■ **Bagian Dokumen**:
Jakarta, benang.id – Ada momen yang boleh jadi lepas dari perhatian ribuan umat yang hadir di Misa Suci Agung bersama Paus Fransiskus di Gelora Bung Karno (GBK), Jakarta, Kamis (5/9/2024) petang.
Momen tersebut terjadi segera setelah misa berakhir. Sebelum meninggalkan altar, Paus Fransiskus tampak menuju ke patung Bunda Maria, yang sangat populer di Keuskupan Agung Jakarta. Patung itu bernama Maria Bunda Segala Suku (MBSS). Paus kemudian berdoa sejenak dan mengakhirinya dengan memegang bagian bawah Patung Maria setinggi 180cm. Bagaimana cerita di balik itu?
Tidak diketahui persis apa doa yang didaraskan oleh Bapa Suci. Namun, yang diketahui pasti adalah Paus Fransiskus tidak asing dengan patung Maria Bunda Segala Suku tersebut. Setidaknya sebelum di GBK, Jakarta, Paus Fransiskus pernah melihat pada dua tahun yang lalu. Ia menerima dua cinderamata bertema Maria Bunda Segala Suku. Yakni berupa lukisan dan patung kayu. Paus Fransiskus menerima dua hadiah itu di Vatikan.
Lukisan dan Patung Maria Bunda Segala Suku yang merupakan hadiah istimewa dari Uskup Agung Jakarta Mgr Ignatius Kardinal Suharyo tersebut diserahkan oleh rombongan Paguyuban Wartawan Katolik Indonesia (PWKI) kepada Paus Fransiskus saat audiensi umum di Basilika St Petrus, Vatikan, Rabu (16/11/2022) lalu.
Pada waktu itu, patung Maria Bunda Segala Suku dibawa dan diserahkan oleh Mercy Tirayoh (KompasTV) dan Rosmeri Sihombing (Media Indonesia). Sementara lukisan Maria Bunda Segala Suku diserahkan oleh Gora Kunjana (benang.id) dan Willy Masaharu (Indotren).

■ **Yang Harus Dikerjakan**:
- a) Kutip dari berita tentang patung Maria Bunda Segala Suku bentangan teks mulai "Momen tersebut terjadi" sampai dengan "itu di Vatikan.".
- b) Jawablah berdasarkan berita tentang patung Maria Bunda Segala Suku:
(i) Berapa tinggi patung Maria yang dipegang Paus Fransiskus setelah misa di GBK?
(ii) Pada acara apa dan di mana lukisan serta patung Maria Bunda Segala Suku diserahkan kepada Paus Fransiskus?
(iii) Siapa saja yang menyerahkan lukisan Maria Bunda Segala Suku?

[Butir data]
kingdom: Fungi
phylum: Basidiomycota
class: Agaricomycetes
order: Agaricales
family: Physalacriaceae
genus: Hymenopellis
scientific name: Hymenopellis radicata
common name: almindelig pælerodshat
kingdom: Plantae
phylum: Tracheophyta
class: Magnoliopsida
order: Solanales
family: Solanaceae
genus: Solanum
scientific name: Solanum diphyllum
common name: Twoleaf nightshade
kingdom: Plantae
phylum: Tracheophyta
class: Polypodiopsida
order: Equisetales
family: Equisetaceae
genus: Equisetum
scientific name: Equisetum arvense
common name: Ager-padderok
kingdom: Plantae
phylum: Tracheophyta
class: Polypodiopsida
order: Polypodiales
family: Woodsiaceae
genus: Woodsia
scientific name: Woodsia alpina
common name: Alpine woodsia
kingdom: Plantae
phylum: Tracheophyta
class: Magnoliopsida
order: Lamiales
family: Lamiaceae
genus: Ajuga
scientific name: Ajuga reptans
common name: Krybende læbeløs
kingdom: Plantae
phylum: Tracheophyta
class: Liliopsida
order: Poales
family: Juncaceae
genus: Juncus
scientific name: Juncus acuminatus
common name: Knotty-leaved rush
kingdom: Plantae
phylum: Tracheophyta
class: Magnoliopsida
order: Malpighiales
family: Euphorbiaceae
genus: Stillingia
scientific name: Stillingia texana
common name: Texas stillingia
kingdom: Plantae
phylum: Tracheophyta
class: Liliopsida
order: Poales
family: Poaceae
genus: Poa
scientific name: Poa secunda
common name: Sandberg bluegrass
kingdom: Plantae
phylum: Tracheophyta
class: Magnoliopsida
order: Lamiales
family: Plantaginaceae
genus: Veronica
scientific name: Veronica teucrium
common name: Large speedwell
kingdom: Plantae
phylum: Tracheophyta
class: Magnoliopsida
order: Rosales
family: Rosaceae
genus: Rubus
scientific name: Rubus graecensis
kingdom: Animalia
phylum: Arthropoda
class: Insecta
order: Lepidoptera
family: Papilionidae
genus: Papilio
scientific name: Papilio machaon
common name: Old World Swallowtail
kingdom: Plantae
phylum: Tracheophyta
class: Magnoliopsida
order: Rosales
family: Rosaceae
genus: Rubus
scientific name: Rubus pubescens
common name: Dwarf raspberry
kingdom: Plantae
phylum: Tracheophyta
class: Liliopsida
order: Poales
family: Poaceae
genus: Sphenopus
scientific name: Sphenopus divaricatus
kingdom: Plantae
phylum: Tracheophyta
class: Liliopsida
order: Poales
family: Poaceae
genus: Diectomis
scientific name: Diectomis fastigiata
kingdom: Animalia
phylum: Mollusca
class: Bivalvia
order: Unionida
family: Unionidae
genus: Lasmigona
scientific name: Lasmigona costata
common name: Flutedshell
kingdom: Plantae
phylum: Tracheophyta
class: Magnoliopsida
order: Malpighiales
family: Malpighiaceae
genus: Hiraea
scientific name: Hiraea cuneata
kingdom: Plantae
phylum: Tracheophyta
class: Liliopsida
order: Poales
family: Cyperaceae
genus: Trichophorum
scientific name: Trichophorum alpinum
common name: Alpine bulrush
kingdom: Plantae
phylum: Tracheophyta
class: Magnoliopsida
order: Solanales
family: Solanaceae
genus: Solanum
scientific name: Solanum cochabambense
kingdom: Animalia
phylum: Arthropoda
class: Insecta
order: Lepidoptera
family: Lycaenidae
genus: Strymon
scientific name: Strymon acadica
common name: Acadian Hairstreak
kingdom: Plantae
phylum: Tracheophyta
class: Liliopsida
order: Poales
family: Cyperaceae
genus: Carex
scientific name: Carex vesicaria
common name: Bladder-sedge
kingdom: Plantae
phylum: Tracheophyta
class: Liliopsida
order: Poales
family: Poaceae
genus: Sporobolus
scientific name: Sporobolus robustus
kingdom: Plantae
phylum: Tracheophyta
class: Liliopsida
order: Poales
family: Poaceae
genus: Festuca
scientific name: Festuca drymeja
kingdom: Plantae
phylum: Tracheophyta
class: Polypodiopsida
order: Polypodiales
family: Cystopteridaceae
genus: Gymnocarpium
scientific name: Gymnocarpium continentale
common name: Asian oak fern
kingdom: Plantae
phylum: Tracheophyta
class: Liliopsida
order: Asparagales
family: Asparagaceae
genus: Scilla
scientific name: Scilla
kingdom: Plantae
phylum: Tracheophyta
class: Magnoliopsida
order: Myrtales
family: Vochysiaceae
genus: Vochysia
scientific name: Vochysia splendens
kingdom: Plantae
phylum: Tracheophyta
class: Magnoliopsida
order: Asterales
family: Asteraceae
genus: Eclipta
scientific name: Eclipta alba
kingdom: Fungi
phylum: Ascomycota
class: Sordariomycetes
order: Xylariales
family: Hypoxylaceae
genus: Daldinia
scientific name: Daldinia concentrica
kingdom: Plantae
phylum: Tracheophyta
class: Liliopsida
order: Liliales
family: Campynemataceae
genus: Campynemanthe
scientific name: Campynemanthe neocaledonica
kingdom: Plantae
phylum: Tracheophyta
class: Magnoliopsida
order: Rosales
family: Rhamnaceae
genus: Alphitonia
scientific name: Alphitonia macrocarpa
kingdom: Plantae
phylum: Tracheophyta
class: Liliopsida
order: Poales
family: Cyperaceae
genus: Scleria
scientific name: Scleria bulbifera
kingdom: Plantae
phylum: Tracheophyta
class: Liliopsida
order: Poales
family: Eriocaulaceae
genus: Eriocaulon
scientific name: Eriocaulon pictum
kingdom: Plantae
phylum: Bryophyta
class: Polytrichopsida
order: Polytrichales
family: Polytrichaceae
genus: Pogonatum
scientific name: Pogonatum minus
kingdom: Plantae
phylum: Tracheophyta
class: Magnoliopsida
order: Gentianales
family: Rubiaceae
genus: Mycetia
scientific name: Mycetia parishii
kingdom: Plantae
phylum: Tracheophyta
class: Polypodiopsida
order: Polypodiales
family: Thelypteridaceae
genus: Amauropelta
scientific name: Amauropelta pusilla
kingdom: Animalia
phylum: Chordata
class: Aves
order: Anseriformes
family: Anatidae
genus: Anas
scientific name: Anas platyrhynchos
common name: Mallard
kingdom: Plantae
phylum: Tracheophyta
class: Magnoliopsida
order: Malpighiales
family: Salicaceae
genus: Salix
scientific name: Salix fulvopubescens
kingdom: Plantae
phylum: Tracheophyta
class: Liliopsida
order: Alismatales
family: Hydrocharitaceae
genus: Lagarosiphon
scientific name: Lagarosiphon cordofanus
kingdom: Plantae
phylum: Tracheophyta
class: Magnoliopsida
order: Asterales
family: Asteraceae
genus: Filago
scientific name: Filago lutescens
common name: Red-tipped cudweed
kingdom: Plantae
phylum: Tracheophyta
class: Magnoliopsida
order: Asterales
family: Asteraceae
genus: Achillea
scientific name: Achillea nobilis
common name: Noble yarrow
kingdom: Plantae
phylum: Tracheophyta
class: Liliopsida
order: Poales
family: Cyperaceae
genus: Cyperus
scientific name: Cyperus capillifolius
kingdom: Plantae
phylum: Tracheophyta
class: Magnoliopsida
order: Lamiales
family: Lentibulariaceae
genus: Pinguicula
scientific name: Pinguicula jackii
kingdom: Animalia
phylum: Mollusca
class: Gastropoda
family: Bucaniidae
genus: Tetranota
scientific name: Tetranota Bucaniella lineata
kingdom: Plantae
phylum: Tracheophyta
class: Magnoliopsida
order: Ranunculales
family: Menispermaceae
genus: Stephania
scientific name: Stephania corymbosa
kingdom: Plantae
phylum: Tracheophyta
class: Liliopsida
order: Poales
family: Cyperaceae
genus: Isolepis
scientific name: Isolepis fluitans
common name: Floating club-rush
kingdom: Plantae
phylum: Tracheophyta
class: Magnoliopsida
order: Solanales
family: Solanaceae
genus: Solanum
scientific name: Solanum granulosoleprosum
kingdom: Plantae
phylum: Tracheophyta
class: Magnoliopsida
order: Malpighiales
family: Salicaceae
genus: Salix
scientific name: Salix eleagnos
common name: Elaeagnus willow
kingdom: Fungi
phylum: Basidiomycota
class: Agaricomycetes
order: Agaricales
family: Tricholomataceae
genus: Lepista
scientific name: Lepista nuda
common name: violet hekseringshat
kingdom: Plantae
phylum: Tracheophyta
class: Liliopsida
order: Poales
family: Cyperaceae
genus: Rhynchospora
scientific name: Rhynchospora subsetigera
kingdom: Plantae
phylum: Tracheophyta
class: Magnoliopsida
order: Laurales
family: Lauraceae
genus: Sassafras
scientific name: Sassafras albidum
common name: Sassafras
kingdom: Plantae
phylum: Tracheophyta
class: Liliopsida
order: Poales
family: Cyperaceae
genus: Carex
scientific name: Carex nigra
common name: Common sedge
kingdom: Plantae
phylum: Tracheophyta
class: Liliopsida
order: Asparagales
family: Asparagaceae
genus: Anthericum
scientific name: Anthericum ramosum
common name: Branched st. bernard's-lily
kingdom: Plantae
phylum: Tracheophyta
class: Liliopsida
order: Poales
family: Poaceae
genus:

■ **Jawaban Lengkap**:
- a)
Momen tersebut terjadi segera setelah misa berakhir. Sebelum meninggalkan altar, Paus Fransiskus tampak menuju ke patung Bunda Maria, yang sangat populer di Keuskupan Agung Jakarta. Patung itu bernama Maria Bunda Segala Suku (MBSS). Paus kemudian berdoa sejenak dan mengakhirinya dengan memegang bagian bawah Patung Maria setinggi 180cm. Bagaimana cerita di balik itu?
Tidak diketahui persis apa doa yang didaraskan oleh Bapa Suci. Namun, yang diketahui pasti adalah Paus Fransiskus tidak asing dengan patung Maria Bunda Segala Suku tersebut. Setidaknya sebelum di GBK, Jakarta, Paus Fransiskus pernah melihat pada dua tahun yang lalu. Ia menerima dua cinderamata bertema Maria Bunda Segala Suku. Yakni berupa lukisan dan patung kayu. Paus Fransiskus menerima dua hadiah itu di Vatikan.

- b)
(i) 180 cm.
(ii) Saat audiensi umum di Basilika St Petrus, Vatikan, Rabu (16/11/2022).
(iii) Gora Kunjana (benang.id) dan Willy Masaharu (Indotren).